1.1.16

"WARAS"



Jati Pramono
Fakultas Psikologi Universitas Proklamasi 45
Yogyakarta



DALAM beberapa kejadian belakangan ini, kita menemui ungkapan Gus Dur mengenai murid taman kanak-kanak yang disampaikan dengan cukup ekstrem di media-media sosial. Kemunculan ungkapan itu membuat kita mempertanyakan kembali apa symbol yang dimaksud dengan murid TK ini.

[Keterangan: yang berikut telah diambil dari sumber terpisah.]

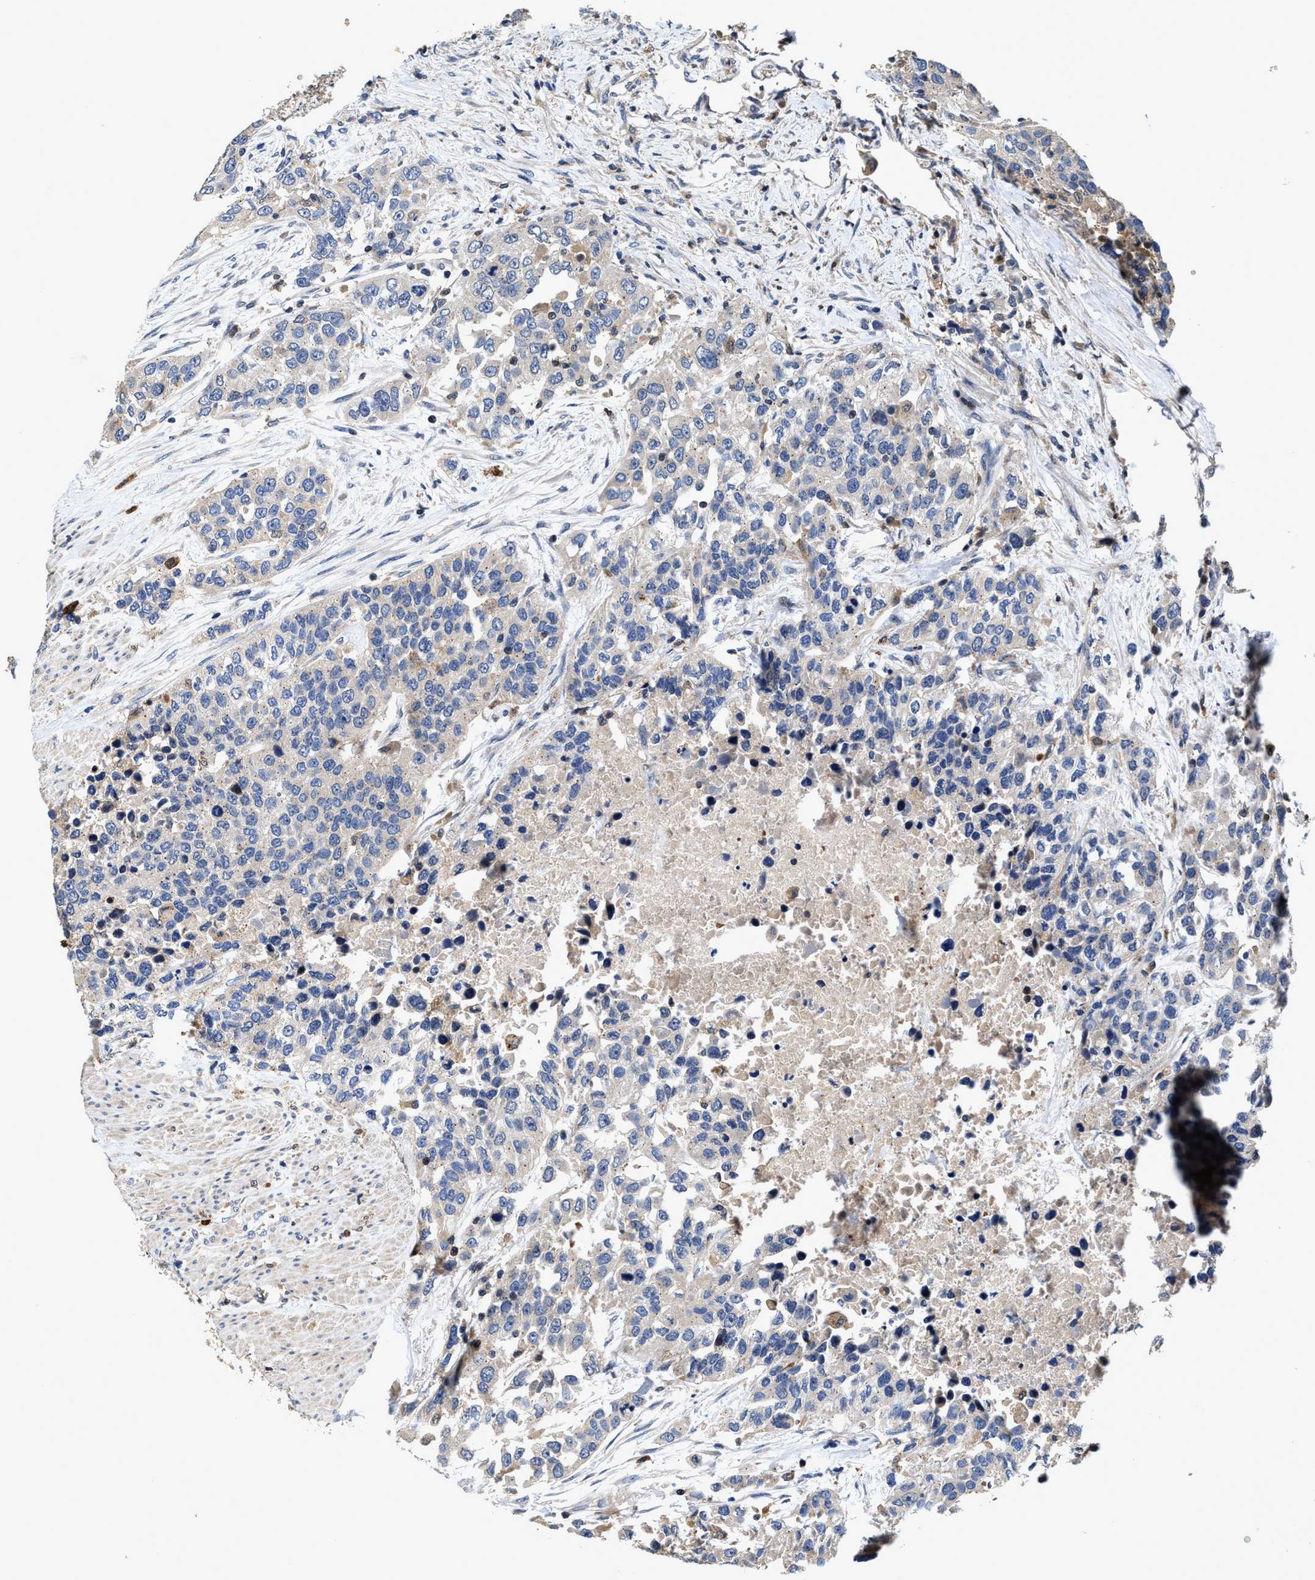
{"staining": {"intensity": "negative", "quantity": "none", "location": "none"}, "tissue": "urothelial cancer", "cell_type": "Tumor cells", "image_type": "cancer", "snomed": [{"axis": "morphology", "description": "Urothelial carcinoma, High grade"}, {"axis": "topography", "description": "Urinary bladder"}], "caption": "Immunohistochemical staining of urothelial carcinoma (high-grade) shows no significant positivity in tumor cells.", "gene": "RGS10", "patient": {"sex": "female", "age": 80}}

Umumnya, anak usia 4-5 tahun adalah anak-anak yang masih lugu, tidak mengerti tanggung jawab, masih senang bermain, dan tidak banyak pertimbangan. Apakah orang dewasa yang disamakan dengan anak-anak ini dikarenakan mereka tidak berperilaku sesuai dengan tuntutan peran dan tanggung jawabnya?

Kita hidup di alam yang sudah sangat materialistis dan mengalami banyak gejala yang mengherankan sebagai akibat kekuasaan yang besar, baik kekuasaan dalam uang maupun hukum. Kita sering melihat betapa orang merunduk-runduk kepada orang yang bermobil mewah ataupun mengenakan tas ratusan juta. Bahkan, pembelokan keputusan pengadilan pun bisa terjadi atas nama kekuasaan. Yang hitam bisa jadi putih, yang benar bisa jadi salah, yang salah bisa tampak benar bilamana kekuasaan berbicara.

Bukankah hal-hal seperti ini yang sering membuat kita lupa akan hal-hal yang lebih hakiki, yaitu membentuk kekuatan kita sebagai pribadi yang matang, tangguh, dan bijak? Apa gunanya kaya kalau tidak memiliki komitmen. Apa gunanya berkuasa kalau kita menampilkan kelemahan emosi, bahkan berintegritas rendah. Bukankah pada dasarnya manusia memiliki keinginan spiritual membangun kualitas diri yang baik, bertanggung jawab, berpikir obyektif, dan luwes mengatur emosi?.

“Nobody’s perfect”
Kita semua terlahir dengan ketidaksempurnaan jasmani dan jiwani. Ada yang bertemperamen tinggi, ada yang lambat dalam berespons. Ada yang introvert ada yang ekstrovert. Kita bisa meyakini bahwa “saya adalah saya”, dan saya “happy” dengan kekurangan saya. Meski demikian, kita tidak boleh lupa bahwa bertumbuh menjadi dewasa selain secara fisik juga secara mental dan spiritual.

Membangun Kewarasan
Seorang teman yang tadinya berprofesi sebagai seorang dosen, memutuskan untuk menjadi pengusaha. Ia menghadapi dunia bisnis, jejaring sosial, jam kerja, dan tipe manusia yang semuanya berbeda. Sampai-sampai suatu saat teman ini merasa gamang dan bertanya, “Apa sebenarnya yang terjadi pada diri saya? Apa yang saya cari? Apa yang penting bagi saya? Dan bagaimana saya menyesuaikan dengan kondisi ini?” Konflik semacam ini bisa membuat seorang individu tegang, tetapi sebenarnya inilah bentuk alarm yang bisa membuat seseorang mawas diri dan bergerak mewaraskan dirinya lagi. Adakah patokan untuk mewaraskan diri agar kita memang menjauh dari kondisi murid “TK” itu? 

Pertama-tama, kita perlu mengkaji apa yang kita cintai, apa yang membuat kita bangga dan menjadikan diri kita tonggak kebenaran dan “model”.

Dalam menghadapi konflik dan kesulitan. Kita tetap perlu menyadari bahwa setiap orang pasti mempunyai sisi “imaturitas”-nya, disinilah respek dan toleransi kita teruji. Manusia yang waras akan menghadapi berbagai kekurangan tidak dengan mengeluh, merengek, atau bahkan mengasihani diri sendiri. “Face the music”, rather than run away, play dead or hide”. Tetapi, jangan kembali mundur menjadi anak-anak lagi, kecuali dalam hal semangat dan keingintahuan belajar. To be mature is to have knowledge and experience about the way the world works, and to have adapted accordingly.


Sumber Tulisan:
Suhardono, Rene. 2015. Waras. Kompas, 10 Oktober.